→ **LISTA DE TAREFAS**
1. Liste os termos que compõem a primeira linha da notícia sobre o gesto de Bolsonaro.
2. Prossiga com a notícia sobre a reação de juristas ao vídeo compartilhado por Bolsonaro, a partir do ponto em que ela termina.

→ **TEXTO FORNECIDO**
————————
Brasil JUSTIÇA Política

Juristas hesitam em classificar gesto de Bolsonaro como crime

O presidente compartilhou vídeo convocando a população para participar de atos em favor do governo e contra o Congresso, em 15 de março

Após o presidente da República, Jair Bolsonaro (sem partido), usar a conta no WhatsApp para compartilhar um vídeo convocando a população a comparecer em atos a favor do governo – que incluem na pauta ataques ao Congresso e ao Supremo Tribunal Federal (STF), a atitude foi duramente criticada nos meios jurídicos. Além da avaliação de que o gesto do chefe do Executivo federal pode criar uma crise institucional entre os Três Poderes, juristas ainda hesitam em cravar que Bolsonaro cometeu crime de responsabilidade (passível de impeachment).
————————
→ **DADOS DE ORIGEM**

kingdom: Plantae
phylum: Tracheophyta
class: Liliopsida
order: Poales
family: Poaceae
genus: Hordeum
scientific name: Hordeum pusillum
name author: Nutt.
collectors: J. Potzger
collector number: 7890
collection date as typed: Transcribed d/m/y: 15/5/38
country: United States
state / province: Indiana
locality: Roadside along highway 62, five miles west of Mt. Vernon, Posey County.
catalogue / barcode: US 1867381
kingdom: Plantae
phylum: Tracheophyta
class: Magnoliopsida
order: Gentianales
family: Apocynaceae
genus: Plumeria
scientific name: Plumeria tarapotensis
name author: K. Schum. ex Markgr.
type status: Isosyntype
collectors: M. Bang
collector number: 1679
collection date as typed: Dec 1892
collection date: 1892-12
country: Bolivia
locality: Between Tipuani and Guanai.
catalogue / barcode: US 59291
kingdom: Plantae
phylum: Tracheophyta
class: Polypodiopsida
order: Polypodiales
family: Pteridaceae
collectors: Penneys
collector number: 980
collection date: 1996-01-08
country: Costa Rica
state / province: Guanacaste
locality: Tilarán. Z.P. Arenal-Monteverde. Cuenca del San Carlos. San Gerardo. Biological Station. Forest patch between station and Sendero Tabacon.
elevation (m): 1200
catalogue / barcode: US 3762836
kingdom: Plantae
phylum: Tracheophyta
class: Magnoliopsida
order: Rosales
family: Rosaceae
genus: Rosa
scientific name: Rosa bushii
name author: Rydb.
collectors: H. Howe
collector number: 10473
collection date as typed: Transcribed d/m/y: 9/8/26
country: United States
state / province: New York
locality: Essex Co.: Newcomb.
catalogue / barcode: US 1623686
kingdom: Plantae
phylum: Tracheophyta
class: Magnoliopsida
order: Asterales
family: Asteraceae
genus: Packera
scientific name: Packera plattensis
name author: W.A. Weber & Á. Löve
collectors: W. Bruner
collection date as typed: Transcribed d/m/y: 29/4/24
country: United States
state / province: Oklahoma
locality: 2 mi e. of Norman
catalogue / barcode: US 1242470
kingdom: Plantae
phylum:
————————
→ **RESULTADOS POR TAREFA**
1. Brasil, JUSTIÇA, Política

2.
Segundo o Instituto dos Advogados Brasileiros (IAB), o presidente promove “conteúdos autoritários”, que “atentam” contra as liberdades democráticas e os direitos fundamentais. “Os fatos recentes chamam a atenção dos juristas, posto que é inconcebível, segundo os princípios constitucionais, propagar ou incentivar manifestações de cunho fascista, contrárias ao estado democrático”, diz trecho da nota.

A instituição chega a declarar que a atitude de Bolsonaro ultrapassa os limites da legalidade, mas não usa a palavra impeachment. “A autonomia e a liberdade dos poderes da República são inquestionáveis e indispensáveis ao equilíbrio da representação da Nação. O IAB não assistirá impassível aos ataques à democracia“, continua a manifestação. “É hora de unir forças para, o quanto antes, se contrapor ao golpismo.”